Can you output the records below as a Markdown table with the columns "Row" and "Record text", one numbered row per line, skipping blank lines and leaving out the pictures?

■ ■ ■ ■ ■ ■ ■

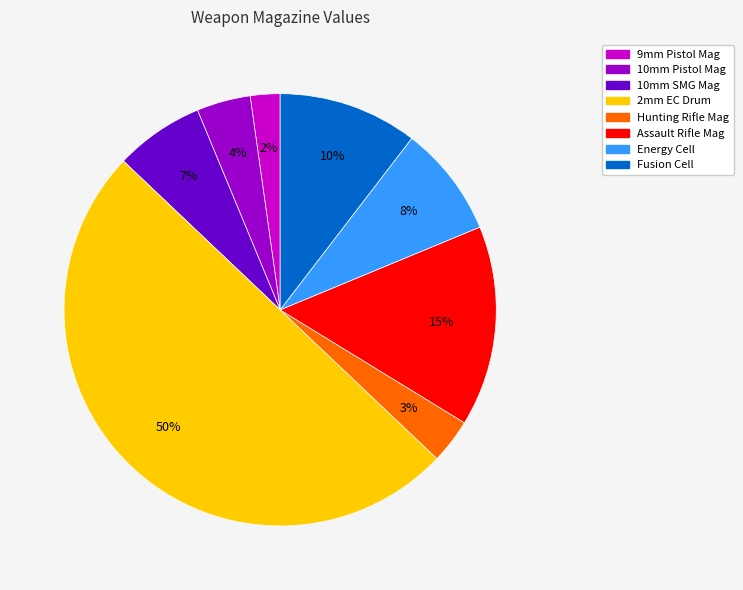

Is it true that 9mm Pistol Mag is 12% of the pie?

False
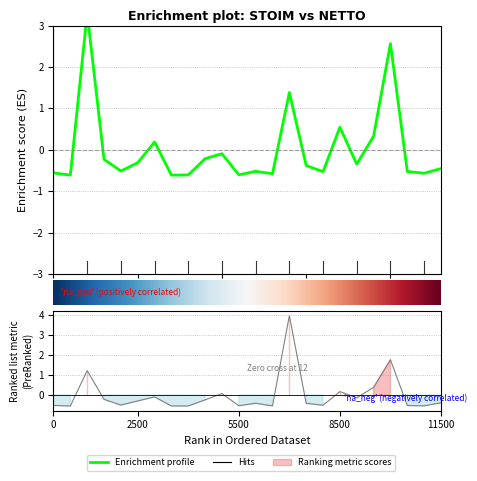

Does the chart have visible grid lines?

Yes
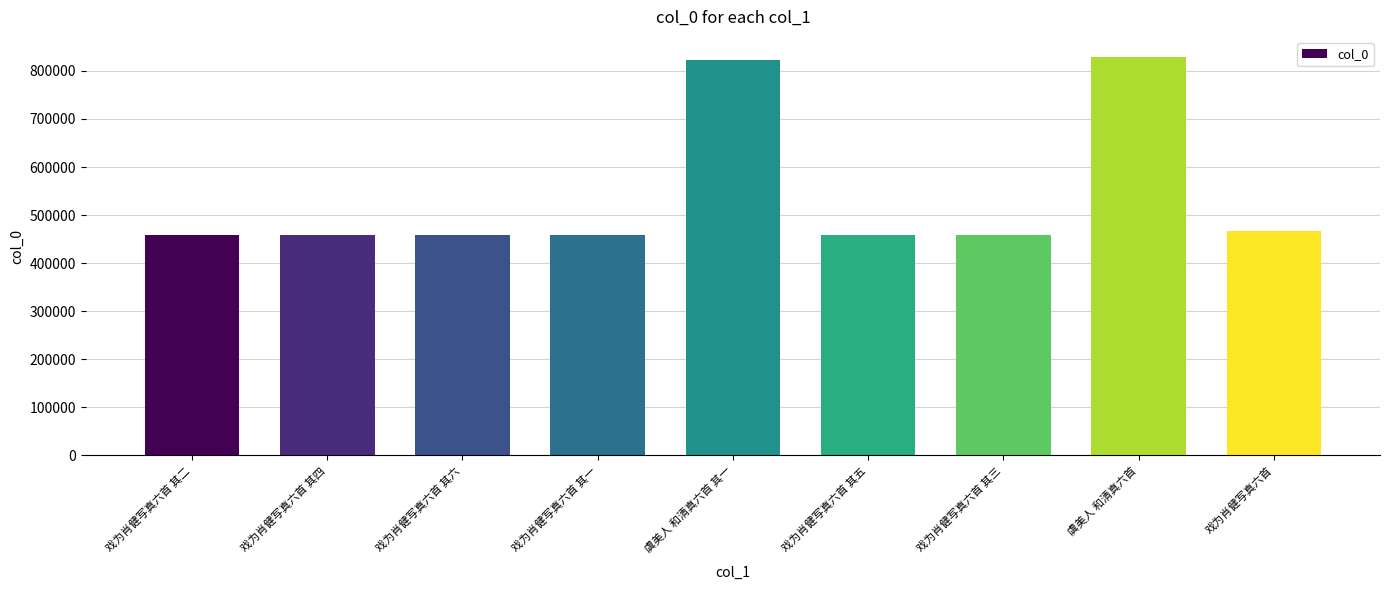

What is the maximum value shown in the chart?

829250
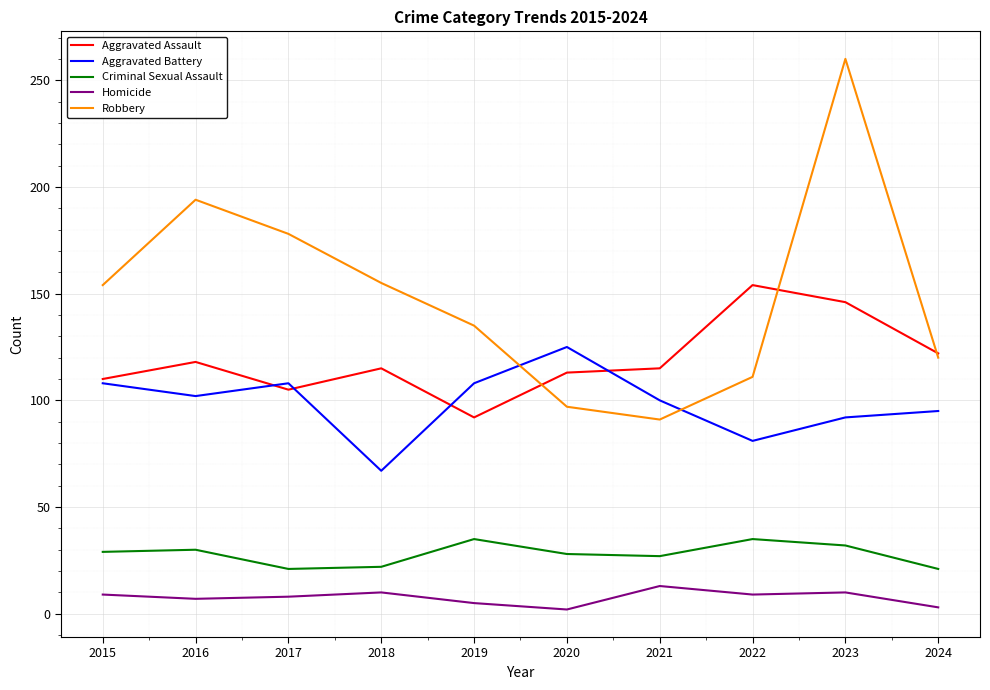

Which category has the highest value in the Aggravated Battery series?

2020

■ ■ ■ ■ ■ ■ ■

* Answer space
| Row | Record text |
|---|---|
| 1 | Is it true that 9mm Pistol Mag is 12% of the pie? |
| 2 | False |
| 3 | Does the chart have visible grid lines? |
| 4 | Yes |
| 5 | What is the maximum value shown in the chart? |
| 6 | 829250 |
| 7 | Which category has the highest value in the Aggravated Battery series? |
| 8 | 2020 |